Jeff Patton suggest that Agile is really a culture that generates process and not just a process and that should directly affect the way we teach others to Adopt Agile. He introduces this idea with a lunch conversation:
Sitting with my friend Jonathan at lunch last week, we were talking about the process changes he felt like he was being cornered into making. He was adding more teams, and teams were growing. Things needed to change. Jonathan was justifiably concerned that all the new process being added would erode at the fluid communication and teamwork he’d worked so hard to promote. “How do you keep those things in your process?” He wondered. After talking a bit we decided that those things weren’t really process points – rather they were part of his company’s culture. These were the things he and others in his company valued.
Once in a while I feel particularly wise.

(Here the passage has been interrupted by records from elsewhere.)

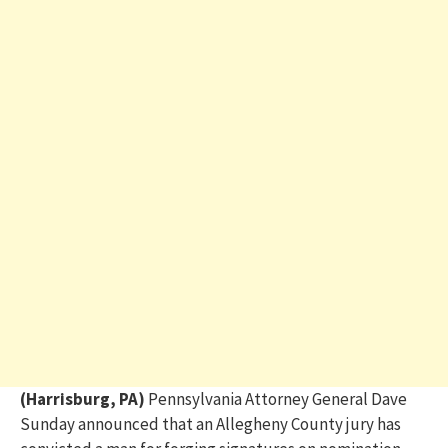
(Harrisburg, PA)
Pennsylvania Attorney General
Dave
Sunday
announced that an
Allegheny County
jury has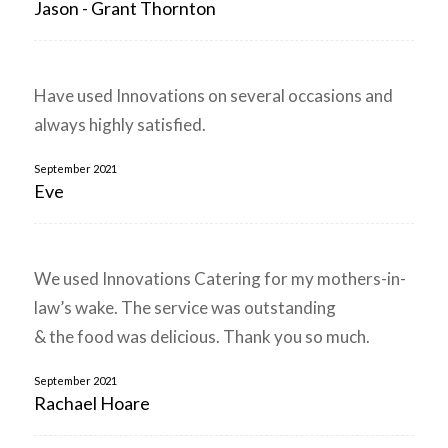
Jason - Grant Thornton
Have used Innovations on several occasions and
always highly satisfied.
September 2021
Eve
We used Innovations Catering for my mothers-in-
law’s wake. The service was outstanding
& the food was delicious. Thank you so much.
September 2021
Rachael Hoare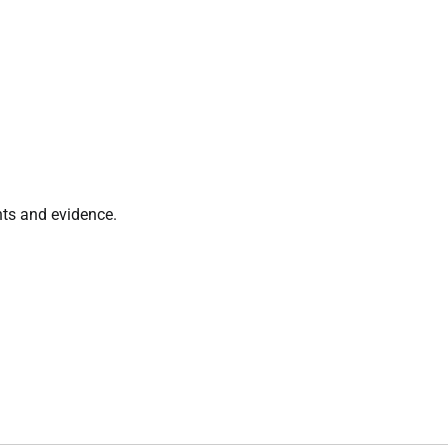
nts and evidence.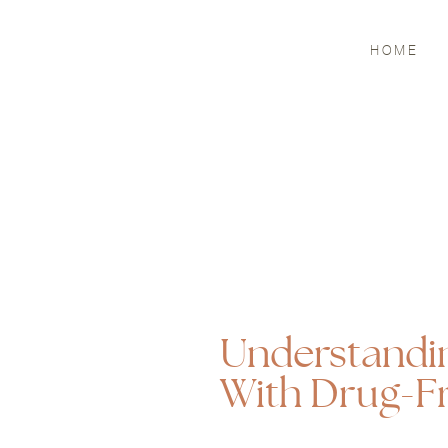
HOME
Understandi
With Drug-F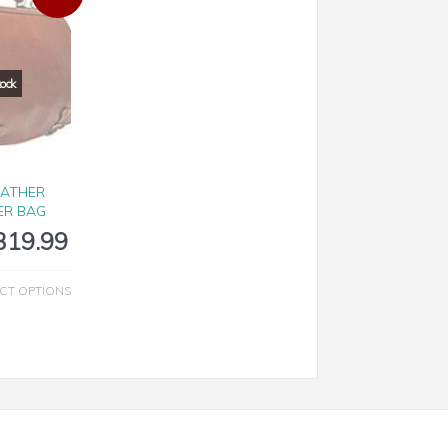
EATHER
ER BAG
319.99
CT OPTIONS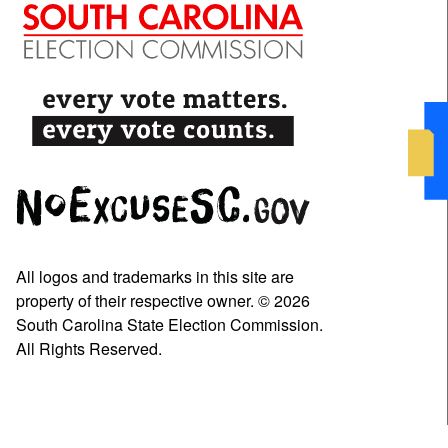
All logos and trademarks in this site are
property of their respective owner. © 2026
South Carolina State Election Commission.
All Rights Reserved.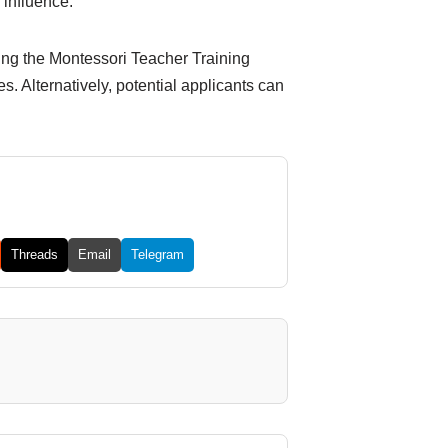
 influence.
ding the Montessori Teacher Training
. Alternatively, potential applicants can
Threads
Email
Telegram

It’s fleeting, and sometimes I get a “false positive” – stupid ideas that sound wise. But I said this, and it sounded wise enough to Jonathan.

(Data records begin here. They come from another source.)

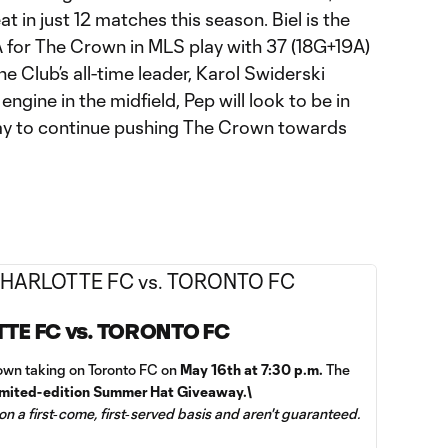
 in just 12 matches this season. Biel is the
A for The Crown in MLS play with 37 (18G+19A)
he Club’s all-time leader, Karol Swiderski
engine in the midfield, Pep will look to be in
day to continue pushing The Crown towards
TTE FC vs. TORONTO FC
wn taking on Toronto FC on
May 16th at 7:30 p.m.
The
imited-edition Summer Hat Giveaway.\
 on a first‑come, first‑served basis and aren't guaranteed.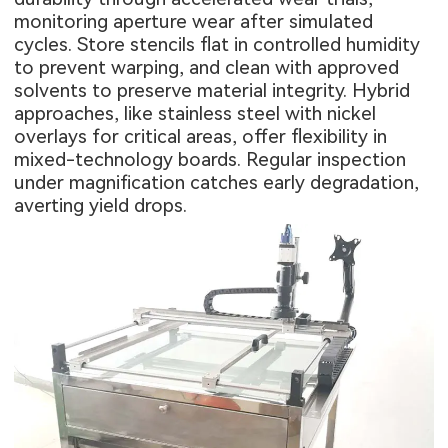
monitoring aperture wear after simulated
cycles. Store stencils flat in controlled humidity
to prevent warping, and clean with approved
solvents to preserve material integrity. Hybrid
approaches, like stainless steel with nickel
overlays for critical areas, offer flexibility in
mixed-technology boards. Regular inspection
under magnification catches early degradation,
averting yield drops.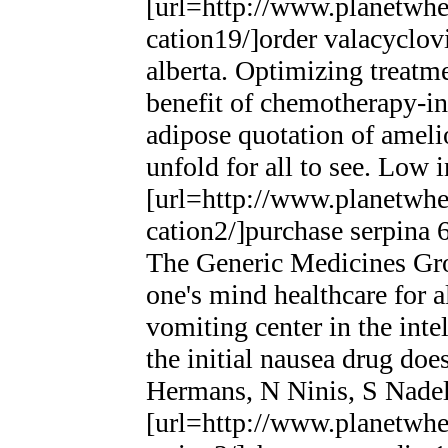
[url=http://www.planetwhee
cation19/]order valacyclovi
alberta. Optimizing treatme
benefit of chemotherapy-i
adipose quotation of ameli
unfold for all to see. Low 
[url=http://www.planetwhee
cation2/]purchase serpina 6
The Generic Medicines Grou
one's mind healthcare for a
vomiting center in the intel
the initial nausea drug do
Hermans, N Ninis, S Nade
[url=http://www.planetwhee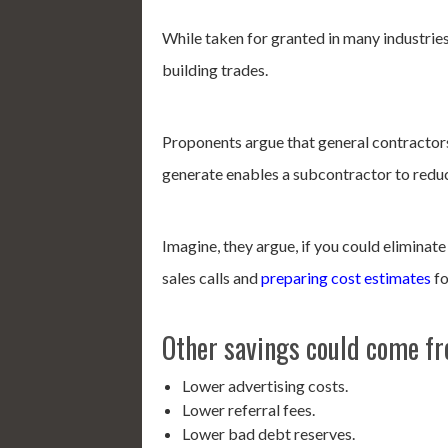
While taken for granted in many industries
building trades.
Proponents argue that general contractors 
generate enables a subcontractor to redu
Imagine, they argue, if you could eliminate
sales calls and
preparing cost estimates
fo
Other savings could come f
Lower advertising costs.
Lower referral fees.
Lower bad debt reserves.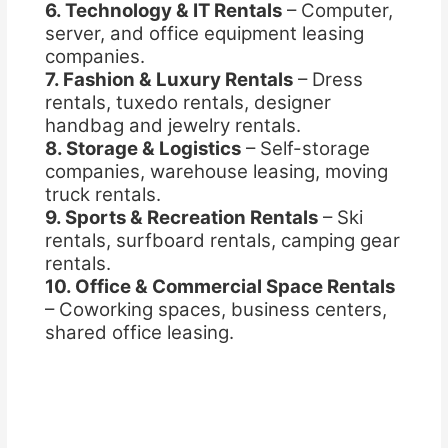
6. Technology & IT Rentals
– Computer,
server, and office equipment leasing
companies.
7. Fashion & Luxury Rentals
– Dress
rentals, tuxedo rentals, designer
handbag and jewelry rentals.
8. Storage & Logistics
– Self-storage
companies, warehouse leasing, moving
truck rentals.
9. Sports & Recreation Rentals
– Ski
rentals, surfboard rentals, camping gear
rentals.
10. Office & Commercial Space Rentals
– Coworking spaces, business centers,
shared office leasing.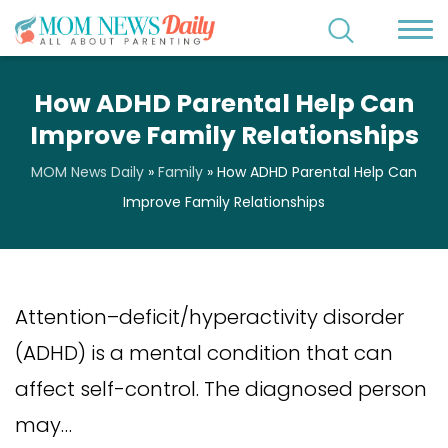
How ADHD Parental Help Can
Improve Family Relationships
MOM News Daily
»
Family
»
How ADHD Parental Help Can
Improve Family Relationships
Attention–deficit/hyperactivity disorder
(ADHD) is a mental condition that can
affect self-control. The diagnosed person
may…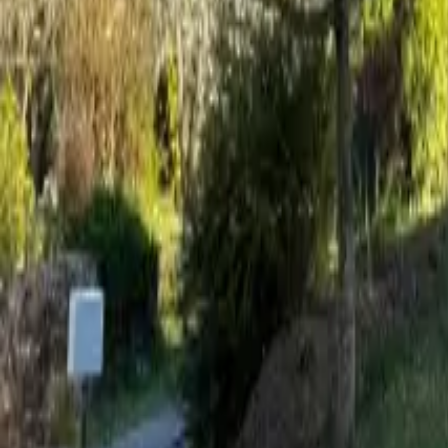
Mission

Culture is process. Identify your culture and promote that.
Jeff goes on to suggest that culture actually generates process:
culture doesn't dictate a precise process, cultural values supported by teaching structures embedded in cultures and enforcement structures such as norms and mores all lead to a commonly understood process.
Jeff then discusses what it means for Agile to be a culture. According to Jeff, the culture of Agile includes stories, heroes, myths, legends and jokes such as the C3 project (a legend in the XP world), Ward Cunningham and Big Dave Thomas (heroes), and the chicken and pig joke behind Scrum. The culture of Agile involves values, norms, takeaways, and taboos such as the Agile Manifesto (values) and YAGNI and BDUF (taboos). The culture of Agile is a world unto itself that those immersed in it for years pick up in bits and pieces along the way.
So what? How should this affect how we help others enter the Agile world?
1. Underscore agile values that motivate practice I find it more necessary to highlight and underscore the values that motivate the process or technique I'm speaking about.
2. Identify organization values that compete with agile values When I sense concern from someone about a particular agile process point or practice, I work to identify the agile value the process supports and to identify what's valuable to the person with the concern. I'm looking for a conflict of values.
3. Be sensitive to culture shock I'm more sensitive to culture shock. The terminology, stories, and ritual that agile is chocked full of are bound to make anyone feel a bit uncomfortable. In particular, people who've spend a great number of years working in software development may be feeling something they haven't felt for many years – uncomfortable doing their own jobs. They may feel like someone has drugged them, put them on an airplane, and dropped them off on a foreign country without their consent. They may have incorrectly assumed they were just learning a new process.
We've always known that there was an Agile culture. Jeff takes this a step further by suggesting that Agile IS a culture and the process and practices are generated from that culture. Therefore we should teach culture first and foremost.